As a searcher, spiritually, atmospherically and inspirationally, I was struck by this description as Abbey explores a side canyon in the section formerly known as Glen Canyon which is now under water:
“Is this at last the locus Dei? There are enough cathedrals and temples and altars here for a Hindu pantheon of divinities. Each time I look up one of the secretive little side canyons I half expect to see not only the cottonwood tree rising over its tiny spring- the leafy god, the desert’s liquid eye- but also a rainbow colored corona of blazing light, of pure spirit, pure being, pure disembodied intelligence, about to speak my name.”
He goes on to describe the weakness of mankind’s imagination. I understand him to mean that could we find enough amazement and awe in things natural, it would be sufficient to quell the thirst for wonderment.

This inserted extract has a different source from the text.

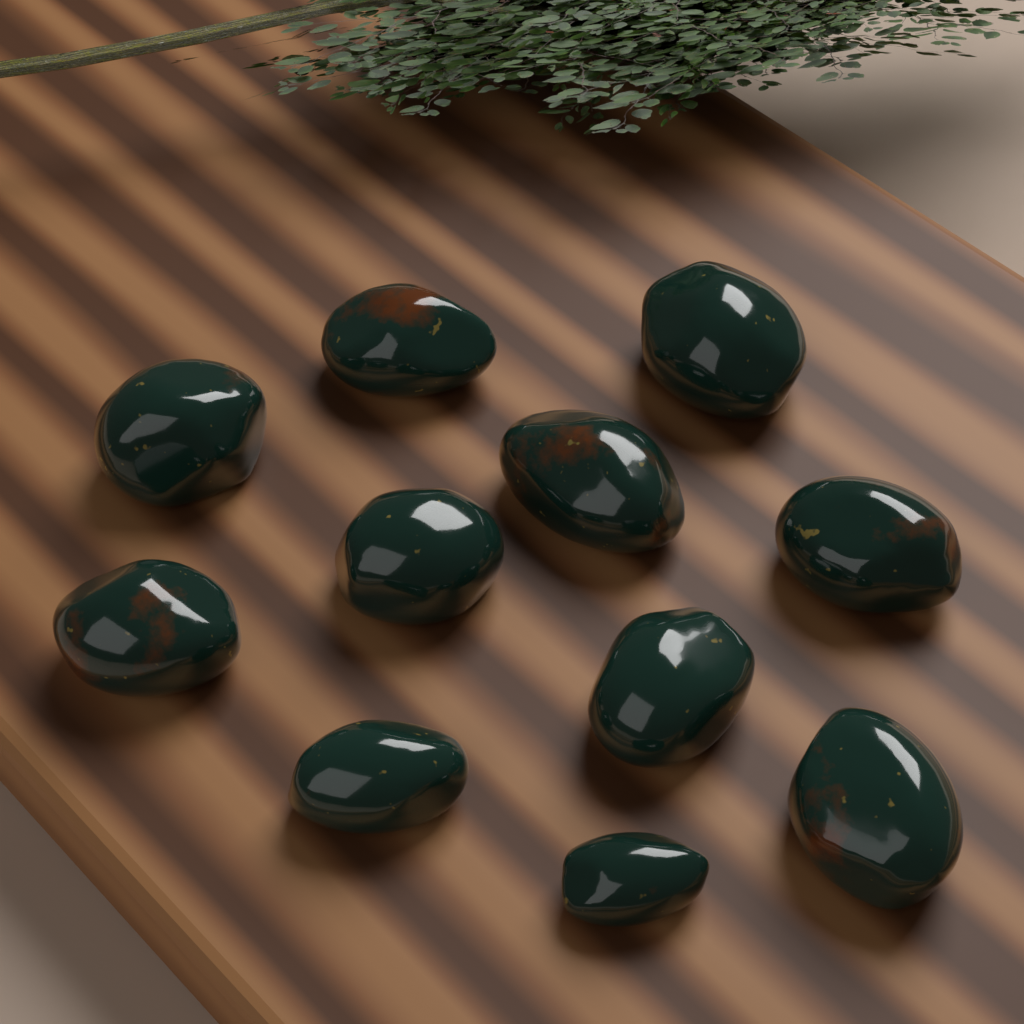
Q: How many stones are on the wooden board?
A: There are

The spiritual search which I strive for daily in playing music seems to be about the practice, the consistency. Is this practice that which binds a life? Is it creating coherence, and solidifying or providing a foundation for a life? Without a foundation, a reason, a center or that which guides your spirit, life is reduced to anxious searching. But with this foundation, reason or center guiding the spirit, we are on an adventure to discover sense expanding experiences throughout each and every day.
Through playing music I aim to transcend to a spiritual mindset of creating beauty and nuance that both fills listeners and myself with renewed energy and positive creative forces. This is a spirit guiding challenge for excellence, and as Edward Abbey quoted a wise man: All things excellent are as difficult as they are rare.